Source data
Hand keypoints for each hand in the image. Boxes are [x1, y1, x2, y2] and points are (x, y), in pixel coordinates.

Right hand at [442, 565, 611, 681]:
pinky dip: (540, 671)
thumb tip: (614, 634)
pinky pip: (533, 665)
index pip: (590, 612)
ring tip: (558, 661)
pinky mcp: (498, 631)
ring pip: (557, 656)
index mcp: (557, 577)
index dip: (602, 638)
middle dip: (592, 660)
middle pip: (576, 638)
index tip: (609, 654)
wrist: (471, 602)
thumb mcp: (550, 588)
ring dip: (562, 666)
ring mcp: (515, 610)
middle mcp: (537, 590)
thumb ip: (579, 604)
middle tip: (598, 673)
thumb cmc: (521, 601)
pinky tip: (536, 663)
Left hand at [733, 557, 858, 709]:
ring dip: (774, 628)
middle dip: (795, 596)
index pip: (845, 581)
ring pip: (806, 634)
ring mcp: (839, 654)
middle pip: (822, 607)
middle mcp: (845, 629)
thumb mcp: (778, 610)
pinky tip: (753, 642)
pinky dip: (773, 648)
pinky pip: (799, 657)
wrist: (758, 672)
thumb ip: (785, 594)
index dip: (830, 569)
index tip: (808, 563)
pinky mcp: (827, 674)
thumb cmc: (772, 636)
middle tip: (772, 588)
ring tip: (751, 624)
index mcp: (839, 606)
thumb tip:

> [ACTIVITY]:
All entries should be restated word for word.

> [RESULT OF THE EXERCISE]:
Hand keypoints for each hand in the image. Boxes are [x1, y1, x2, y2] and points are (x, y), in pixel coordinates.

Right hand at [442, 565, 611, 681]:
pinky dip: (540, 671)
thumb tip: (614, 634)
pinky pip: (533, 665)
index pip: (590, 612)
ring tip: (558, 661)
pinky mcp: (498, 631)
ring pip: (557, 656)
index mcp: (557, 577)
index dip: (602, 638)
middle dip: (592, 660)
middle pip: (576, 638)
index tip: (609, 654)
wrist: (471, 602)
thumb mcp: (550, 588)
ring dip: (562, 666)
ring mcp: (515, 610)
middle mcp: (537, 590)
thumb ip: (579, 604)
middle tip: (598, 673)
thumb cmc: (521, 601)
pinky tip: (536, 663)
Left hand at [733, 557, 858, 709]:
ring dip: (774, 628)
middle dip: (795, 596)
index pip: (845, 581)
ring pip: (806, 634)
ring mcp: (839, 654)
middle pip: (822, 607)
middle mcp: (845, 629)
thumb mcp: (778, 610)
pinky tip: (753, 642)
pinky dip: (773, 648)
pinky pip: (799, 657)
wrist: (758, 672)
thumb ip: (785, 594)
index dip: (830, 569)
index tip: (808, 563)
pinky mcp: (827, 674)
thumb cmc: (772, 636)
middle tip: (772, 588)
ring tip: (751, 624)
index mcp: (839, 606)
thumb tip:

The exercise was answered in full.